Despite the ascendancy of social networking, face-to-face contact is still an important way to engage users. Linux User Groups (LUGs) are familiar to many Linux users, but tend to have a more technical bent, so Mozilla and OpenOffice.org have been jointly organizing a new spin on the LUG — the “Open-Source-Treffen.” These Open Source Meetings — so far held regularly in Munich with plans to expand the program — help open source projects interact with their end-users. Members of the community can get in touch with users to gather valuable feedback, and open source adopters can touch base with other supporters from their area. Florian Effenberger from OpenOffice.org, who co-founded the initiative with Carsten Book, will be at at the openSUSE conference. He’ll introduce the vision behind “Open-Source-Treffen” and talk about previous experiences, giving tips and hints on setting up such events.

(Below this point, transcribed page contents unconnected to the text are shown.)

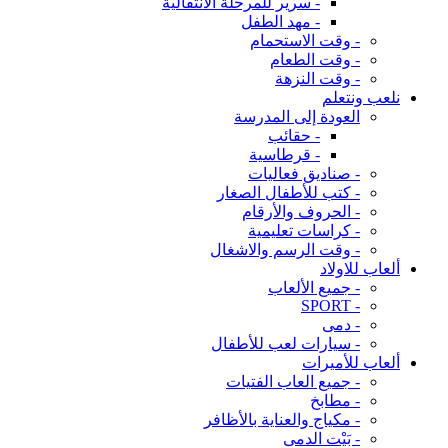
- سرير للمرحلة الانتقالية
- مهد الطفل
- وقت الاستحمام
- وقت الطعام
- وقت النزهة
نلعب ونتعلم
العودة إلى المدرسة
- حقائب
- قرطاسية
- صناديق فعاليات
- كتب للأطفال الصغار
- الحروف والأرقام
- كراسات تعليمية
- وقت الرسم والاشغال
ألعاب للاولاد
- جميع الألعاب
- SPORT
- دمى
- سيارات لعب للأطفال
ألعاب للأميرات
- جميع العاب الفتيات
- مطابخ
- مكياج والعناية بالأظافر
- بَيْت الدمى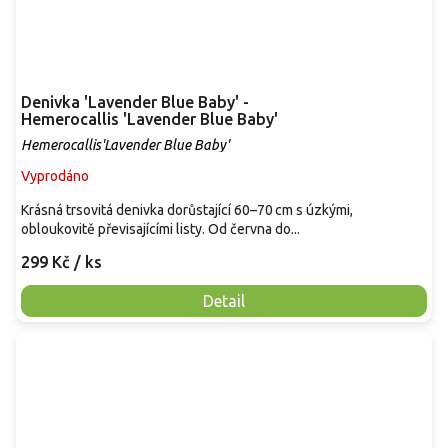
Denivka 'Lavender Blue Baby' -
Hemerocallis 'Lavender Blue Baby'
Hemerocallis'Lavender Blue Baby'
Vyprodáno
Krásná trsovitá denivka dorůstající 60–70 cm s úzkými,
obloukovitě převisajícími listy. Od června do...
299 Kč
/ ks
Detail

Of course, valuable social contact isn’t neglected at the openSUSE conference. Seasoned conference goers know what a great opportunity these events are to create and re-establish professional networks, catch up with old friends and discover new ones. New conference-goers… well, you have to go to find out!
With the theme of “Collaboration Across Borders” in Free and Open Source software communities, administration and development, the openSUSE Conference, OSC2010 is happening in Nuremberg, Germany, from the 20th to 23rd of October. Users, contributors and friends of openSUSE are invited to attend and Admission is free.